Die GEW will, dass in Berliner Grundschulen nicht mehr als 19, in sozial benachteiligten Stadtteilen nicht mehr als 17 Kinder in einer Klasse sitzen. In Klasse sieben soll diese Zahl bei maximal 21 liegen, ab Klasse 8 bei 24. Für kleinere Klassen an allgemeinbildenden und berufsbildenden Schulen sowie einen Tarifvertrag Gesundheitsschutz gehen die Gewerkschaft und ihre Mitglieder am 7. und 8. Februar bei einem zweitägigen Warnstreik erneut auf die Straße. 

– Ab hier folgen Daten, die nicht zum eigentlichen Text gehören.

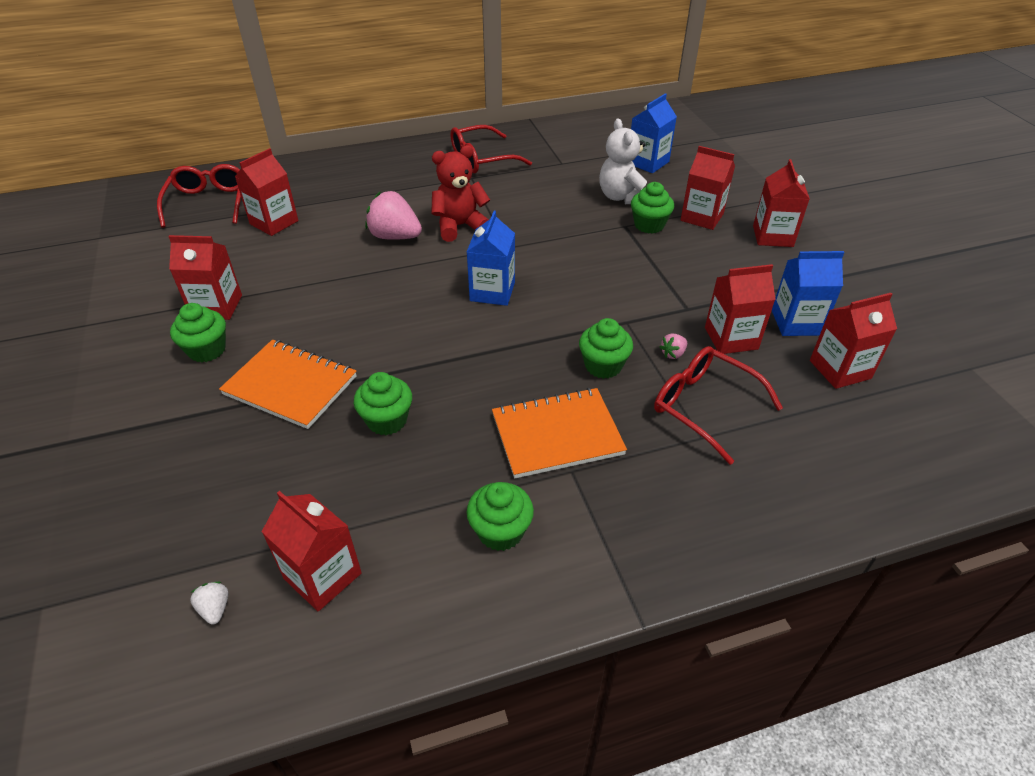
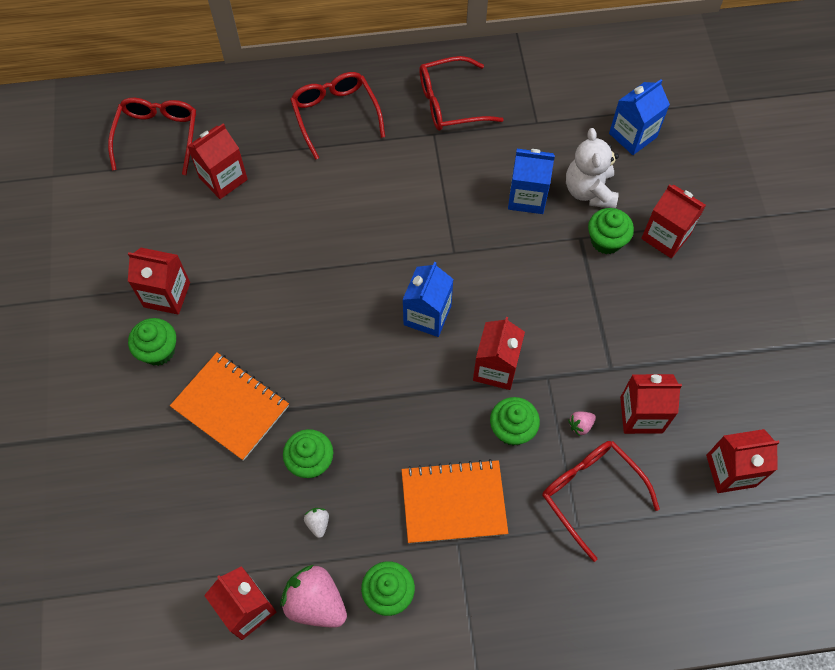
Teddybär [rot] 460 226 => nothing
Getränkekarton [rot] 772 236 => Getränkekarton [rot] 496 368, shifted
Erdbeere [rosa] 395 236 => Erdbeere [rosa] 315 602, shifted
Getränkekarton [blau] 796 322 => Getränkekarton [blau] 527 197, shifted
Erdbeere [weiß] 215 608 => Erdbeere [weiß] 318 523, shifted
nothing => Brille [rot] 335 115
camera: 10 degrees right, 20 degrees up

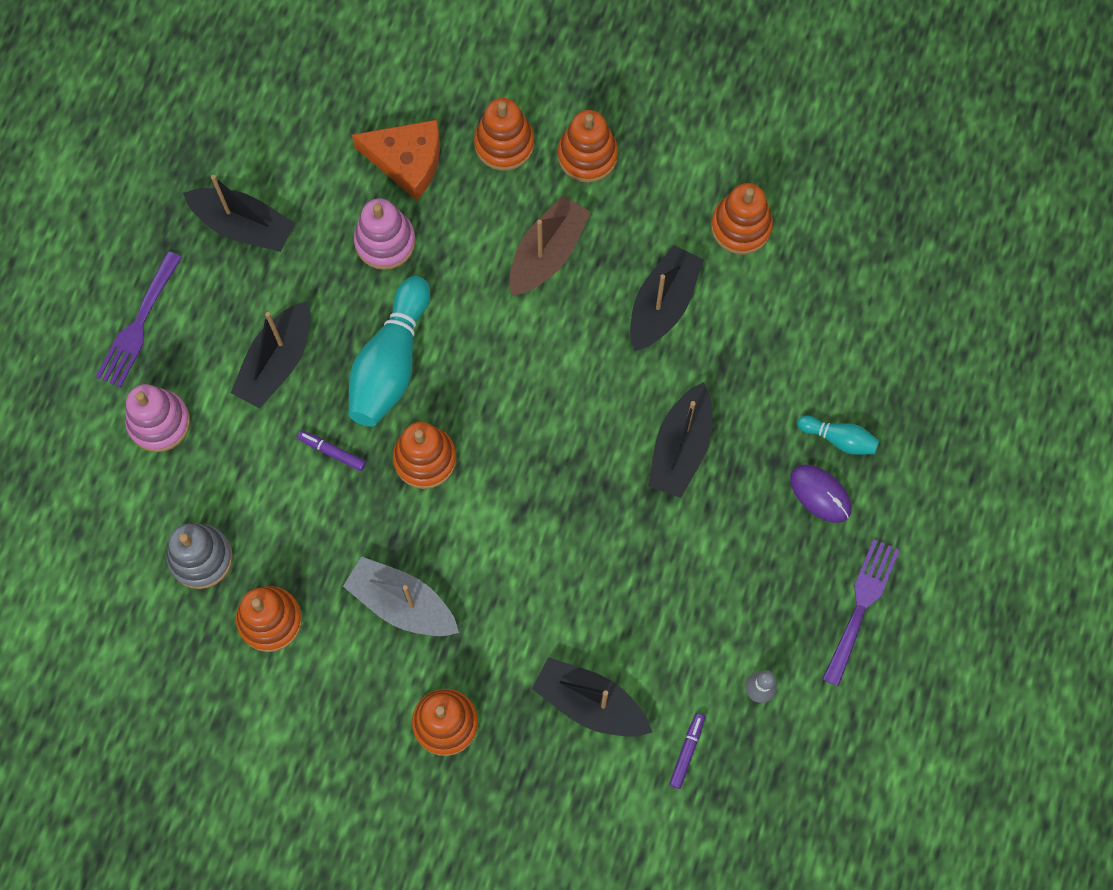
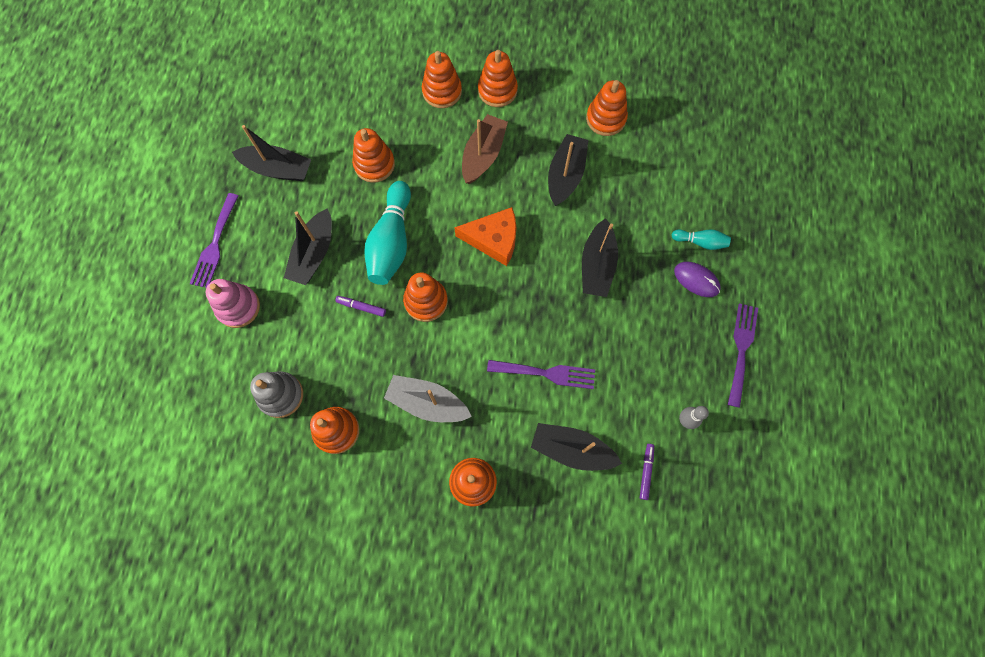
Käse [orange] 407 160 => Käse [orange] 493 239, shifted
Stapelspielzeug [rosa] 385 242 => Stapelspielzeug [orange] 374 164
nothing => Gabel [lila] 546 373
camera: 10 degrees left, 0 degrees up

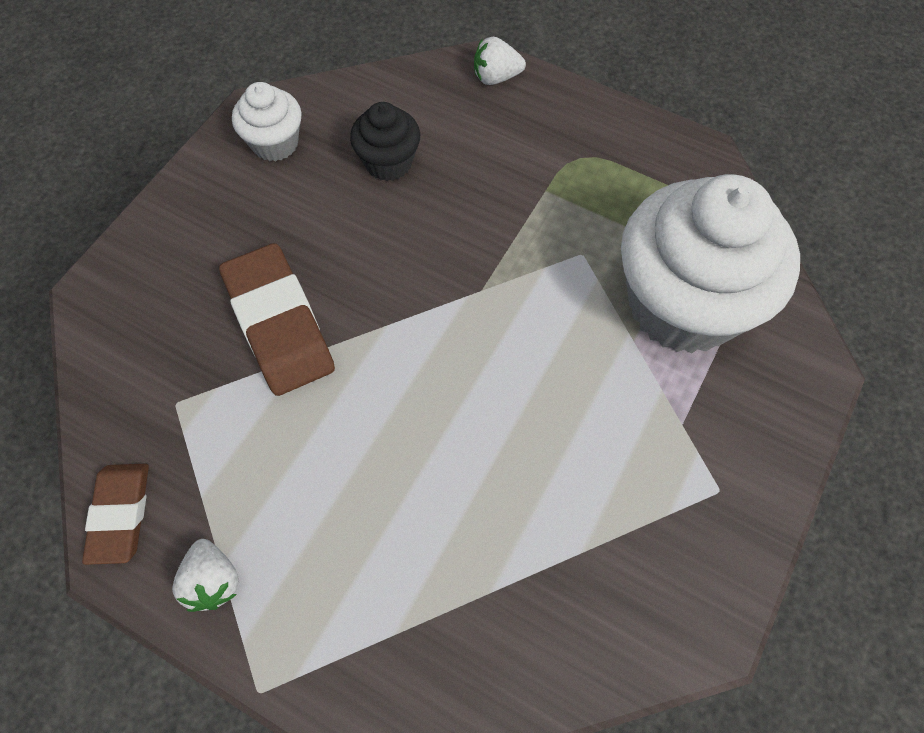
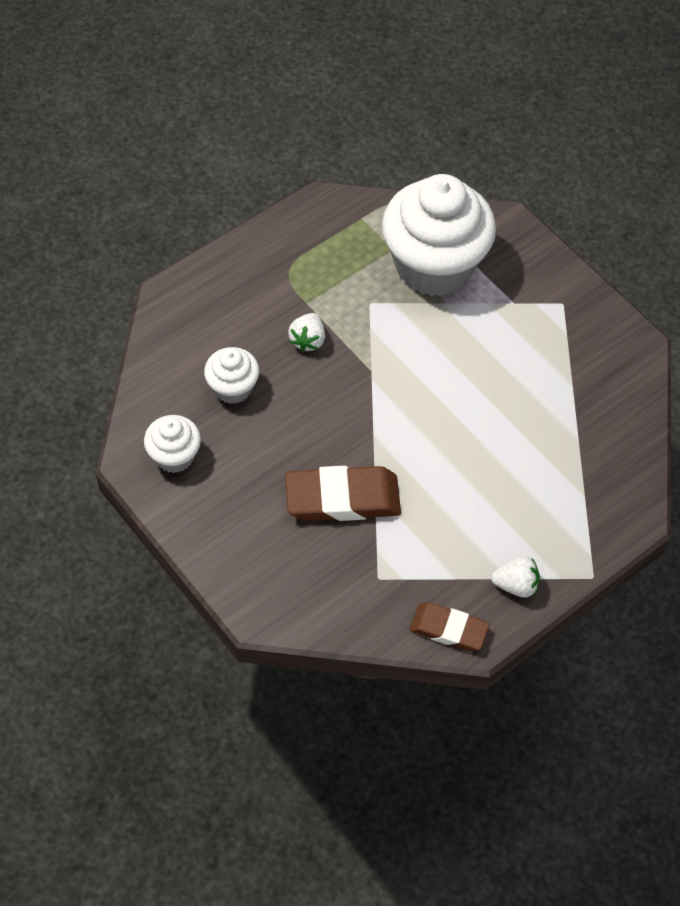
Erdbeere [weiß] 496 77 => Erdbeere [weiß] 308 340, shifted
Muffin [schwarz] 388 162 => Muffin [weiß] 233 388
camera: 70 degrees left, 5 degrees down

„Die Lehrkräfte, Erzieherinnen und Erzieher und Sozialpädagoginnen und -pädagogen zahlen mit ihrer Gesundheit den Preis für die immer schlechter werdenden Arbeitsbedingungen.“

Zuletzt streikten Mitte Dezember rund 2.500 Lehrkräfte und weitere pädagogische Fachkräfte, es war bereits die siebte Protestaktion dieser Art. „Der Krankenstand in den Schulen und Kitas dieser Stadt ist aktuell so hoch wie nie. Die Lehrkräfte, Erzieherinnen und Erzieher und Sozialpädagoginnen und -pädagogen zahlen mit ihrer Gesundheit den Preis für die immer schlechter werdenden Arbeitsbedingungen“, sagte der Vorsitzende der GEW Berlin, Tom Erdmann. „Die Politik versäumt es seit Jahren, die nötigen Lehrkräfte auszubilden und die fehlenden Schulen zu bauen.“

Zwar hatten alle drei Regierungsparteien das Ziel kleinerer Klassen in ihren Wahlprogrammen – „passiert ist seit der letzten Wahl jedoch rein gar nichts“, betonte die Leiterin des Vorstandsbereichs Beamten-, Angestellten- und Tarifpolitik, Anne Albers. 

SWK empfiehlt größere Klassen

Neue Brisanz hat das Thema Klassengröße durch die Empfehlungen der Ständigen Wissenschaftlichen Kommission (SWK) in der Kultusministerkonferenz (KMK) zum Umgang mit dem Lehrkräftemangel bekommen. Zu den am vergangenen Freitag präsentierten Vorschlägen der Kommission gehört nämlich auch die „Anpassung der Klassenfrequenzen“. 

Die GEW reagierte umgehend mit Ablehnung: „Diese Empfehlungen der SWK werden die ohnehin überlasteten Lehrkräfte nur zusätzlich belasten“, sagte die Vorsitzende Maike Finnern. Ohnehin benachteiligte Kinder und Jugendliche würden so nur weiter abgehängt.